"Show that the function $f:\mathbb{R}^2\rightarrow \mathbb{R}$ given by $f(x)=x^2_{1}+x_{2}+e^{x^2_{ 1 }+x^2_{2}}$ has a single point stationary and that such a point is a global minimizer."
Minimization problem, this question asks to find the stationary point of $f$ and demonstrate that it is the global minimum, but after performing the partial derivatives of $f$ and equating them to zero, we find:
$2x_1+2x_{1}e^{x_{1}^2+x_{2}^2}=0$ and $1+2x_{2}e^{x_{1}^2+x_{2}^2}=0$.
We find that $x_1=0$, but $e^{x_{1}^2+x_{2}^2}\geq 1$, there is no real value for x_2. This is strange, looking at the graph of f, it has a global minimum at $(0,-\dfrac{1}{2})$.
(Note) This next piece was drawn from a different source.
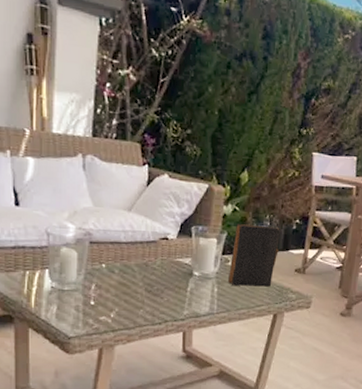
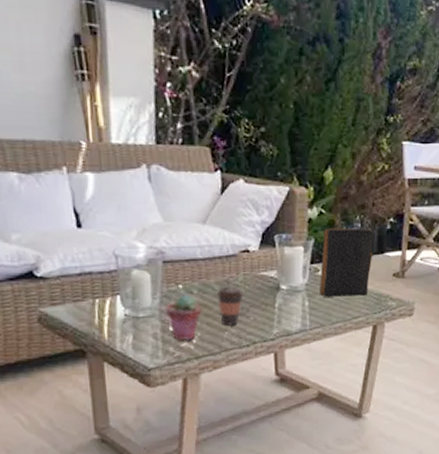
potted succulent: none [88,272,122,315] -> present [165,294,202,342]
coffee cup: none [135,269,161,305] -> present [216,286,245,327]

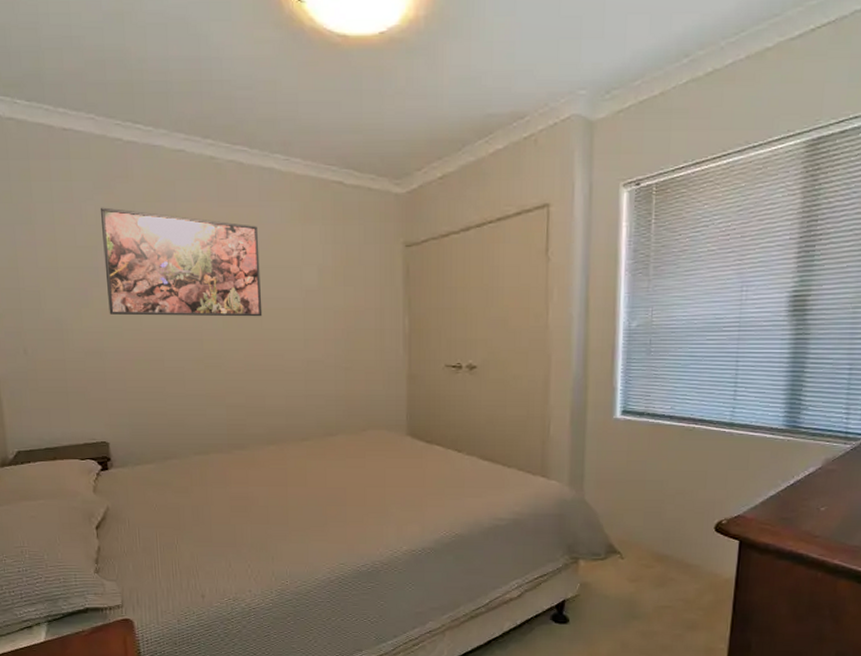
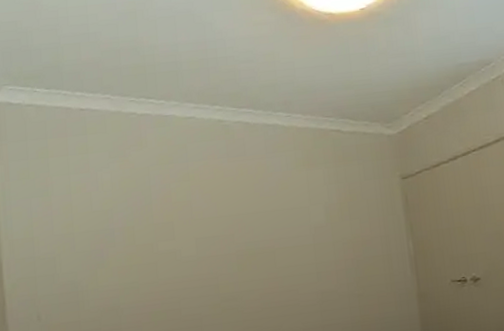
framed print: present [100,207,263,317] -> none [115,173,275,272]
After having computed the gradient, you will find for the derivative about $x_2$:
$$f'_{x_2} (x_1, x_2) = 1 + 2x_2 e^{x_1^2 + x_2^2}$$
Consider $g(x_2) = 1 + 2x_2 e^{x_1^2 + x_2^2}$ where now $x_1$ is just a parameter we do not care about.
$g(x_2)$ is continuous and regular. Also:
$$\lim_{x_2\to +\infty} g(x_2) = +\infty \qquad \lim_{x_2\to -\infty}g(x_2) = -\infty$$
hence because of its continuity, there must be at least one point $x_2$ for which $g(x_2) = 0$.
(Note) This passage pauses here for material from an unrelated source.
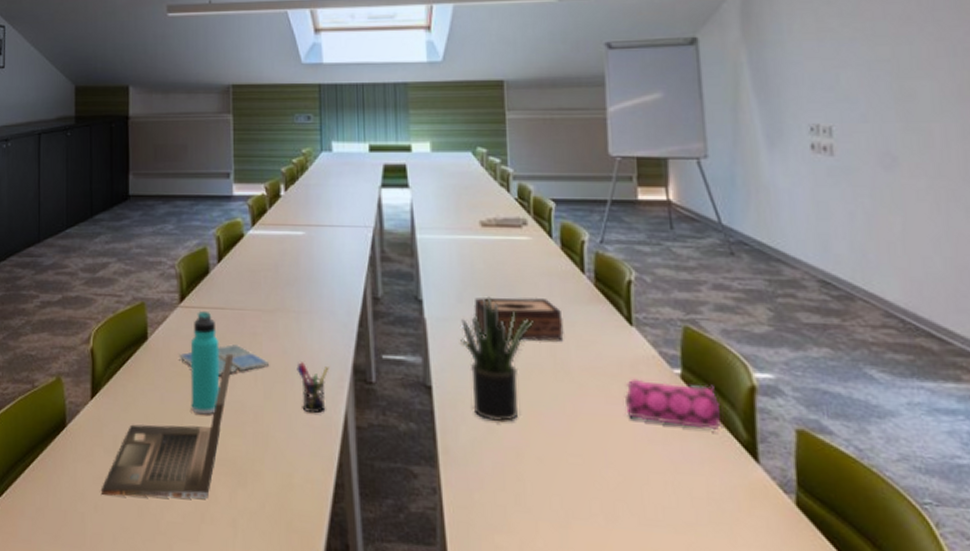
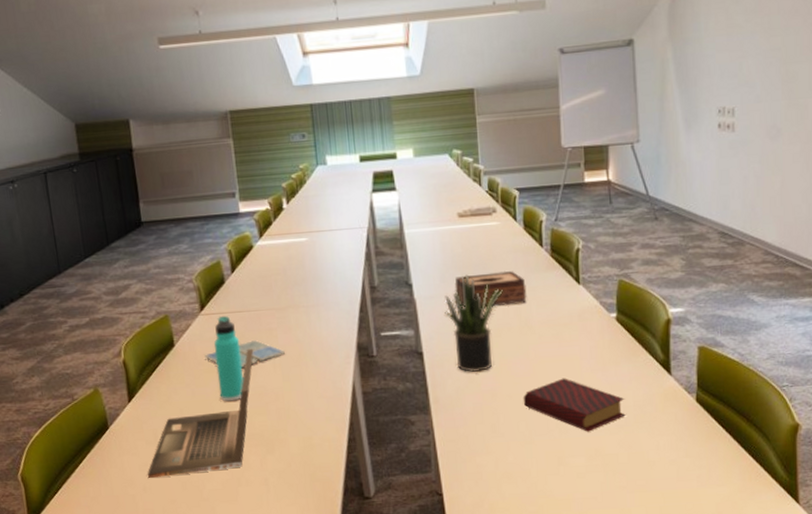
pen holder: present [297,362,329,413] -> none [309,347,337,387]
book: none [557,445,697,525] -> present [523,378,626,432]
pencil case: present [624,378,721,430] -> none [573,322,645,356]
We can also show that $g(x_2)$ is monotonically increasing, whence this point is unique.
So we get that there does exist a point $(x_1, x_2)$ for which the gradient of your initial function is zero.
Your initial function is the sum of convex functions, whence it's again convex.
This proves $(x_1, x_2)$ is a minimum point for your function $f(x_1, x_2)$ and it's unique.
Notice that the request is to show there does exist a point, not to calculate it.